Grilled Cauliflower Skewers with Pumpkin Hommus Recipe
How to Make Grilled Cauliflower Skewers with Pumpkin Hommus
- Preheat oven to 190°C (or 170°C fan-forced). Wash the skin of the pumkpin and pat dry. Slice pumpkin into large wedges and scoop out all seeds and any stringy membrane.
- Place pumpkin wedges on baking tray, lined with baking paper, skin-side down. Roast for 30-45 minutes, depending on how much pumpkin you are using and how thick the slices are. It’s ready once the flesh is fork-tender.
- Remove from oven and cool unti you can handle the pieces. Then remove the skin and discard any pieces on top that are tough. Add to food procesor or high powered blender and purée until smooth. (In the event the purée seems dry, add 1 tablespoon of water at a time and purée in between adding water, until it is moist. Don’t make it too wet).

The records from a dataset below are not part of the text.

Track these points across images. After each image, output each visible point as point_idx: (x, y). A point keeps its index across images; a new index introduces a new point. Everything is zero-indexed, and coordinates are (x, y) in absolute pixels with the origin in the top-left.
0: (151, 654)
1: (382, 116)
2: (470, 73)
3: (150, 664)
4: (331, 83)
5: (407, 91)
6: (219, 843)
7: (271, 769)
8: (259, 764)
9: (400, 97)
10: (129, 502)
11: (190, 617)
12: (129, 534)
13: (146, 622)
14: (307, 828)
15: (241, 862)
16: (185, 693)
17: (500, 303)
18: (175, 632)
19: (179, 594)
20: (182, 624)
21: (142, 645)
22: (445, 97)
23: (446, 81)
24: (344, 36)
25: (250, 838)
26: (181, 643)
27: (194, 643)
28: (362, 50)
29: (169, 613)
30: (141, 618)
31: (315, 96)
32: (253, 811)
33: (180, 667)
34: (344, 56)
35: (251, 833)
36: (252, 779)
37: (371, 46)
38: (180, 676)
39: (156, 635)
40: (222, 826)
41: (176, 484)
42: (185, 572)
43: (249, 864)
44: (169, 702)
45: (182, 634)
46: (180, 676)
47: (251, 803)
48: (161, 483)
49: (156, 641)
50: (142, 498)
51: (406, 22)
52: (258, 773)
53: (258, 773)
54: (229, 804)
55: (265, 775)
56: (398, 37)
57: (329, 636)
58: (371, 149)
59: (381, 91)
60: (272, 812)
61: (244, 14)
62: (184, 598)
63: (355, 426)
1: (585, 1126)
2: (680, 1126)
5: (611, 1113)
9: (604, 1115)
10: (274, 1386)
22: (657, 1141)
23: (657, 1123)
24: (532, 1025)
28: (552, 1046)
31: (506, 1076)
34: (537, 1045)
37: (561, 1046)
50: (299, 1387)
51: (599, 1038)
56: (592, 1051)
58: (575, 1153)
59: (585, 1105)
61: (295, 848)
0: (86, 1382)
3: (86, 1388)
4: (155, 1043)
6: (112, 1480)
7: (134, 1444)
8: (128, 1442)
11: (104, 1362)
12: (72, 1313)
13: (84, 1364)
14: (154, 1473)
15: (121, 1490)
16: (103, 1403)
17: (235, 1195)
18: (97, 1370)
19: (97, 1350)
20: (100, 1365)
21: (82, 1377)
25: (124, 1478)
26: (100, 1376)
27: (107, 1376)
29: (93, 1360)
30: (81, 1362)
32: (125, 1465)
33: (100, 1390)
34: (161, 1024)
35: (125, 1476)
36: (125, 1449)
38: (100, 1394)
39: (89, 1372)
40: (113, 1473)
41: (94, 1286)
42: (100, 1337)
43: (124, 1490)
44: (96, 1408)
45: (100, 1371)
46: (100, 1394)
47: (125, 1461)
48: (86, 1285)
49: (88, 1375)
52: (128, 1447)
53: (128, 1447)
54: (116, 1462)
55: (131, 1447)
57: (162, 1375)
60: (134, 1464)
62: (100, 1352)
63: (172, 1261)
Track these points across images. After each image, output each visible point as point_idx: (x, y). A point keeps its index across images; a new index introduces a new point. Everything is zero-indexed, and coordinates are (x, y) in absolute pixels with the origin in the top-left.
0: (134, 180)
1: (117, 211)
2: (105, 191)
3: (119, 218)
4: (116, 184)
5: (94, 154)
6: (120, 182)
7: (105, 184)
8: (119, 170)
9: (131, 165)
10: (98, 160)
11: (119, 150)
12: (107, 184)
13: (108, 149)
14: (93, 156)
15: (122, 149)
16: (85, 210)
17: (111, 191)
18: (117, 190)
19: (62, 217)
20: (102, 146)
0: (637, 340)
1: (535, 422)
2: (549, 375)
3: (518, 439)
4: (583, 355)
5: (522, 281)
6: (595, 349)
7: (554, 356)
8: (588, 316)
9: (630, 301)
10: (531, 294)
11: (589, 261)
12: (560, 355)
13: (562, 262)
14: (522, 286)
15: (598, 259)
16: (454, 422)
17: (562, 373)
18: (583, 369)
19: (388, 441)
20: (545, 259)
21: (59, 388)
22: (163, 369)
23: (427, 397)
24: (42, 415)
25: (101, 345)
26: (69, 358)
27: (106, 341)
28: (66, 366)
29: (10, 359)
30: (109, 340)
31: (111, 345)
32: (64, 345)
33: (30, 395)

- Peel garlic clove and place in clean bowl of food processor, until finely chopped. Add chick peas, pumpkin purée, lemon juice, maple syrup and olive oil. Blend to combine your pumpkin hommus* and refrigerate until required.
- Soak the wooden skewers in water.
- Mix the paprika, 2 tablespoons of the olive oil, salt and pepper together in a large bowl. Toss the cauliflower with the oil mix.
- Heat a grill pan on medium-high heat. Spray with olive oil spray.
- Thread the cauliflower onto the skewers and grill until cooked through, approximately 10 minutes, turning often to avoid burning.
- While the cauliflower is grilling, spread the prepared hommus onto a serving platter. Combine the paprika and olive oil and drizzle it over the hommus. Sprinkle hommus with pumpkin seeds, sesame seeds and finely chopped parsley.
- When cauliflower is cooked, place the skewers on top of the hommus.
- Combine the remaining 1 tablespoon of olive oil and the parsley. Drizzle the cauliflower skewers with the oil and the lemon juice.
- Serve immediately.
Tip: *Pumpkin hommus can be stored in the fridge, in an airtight container for up to 4 days.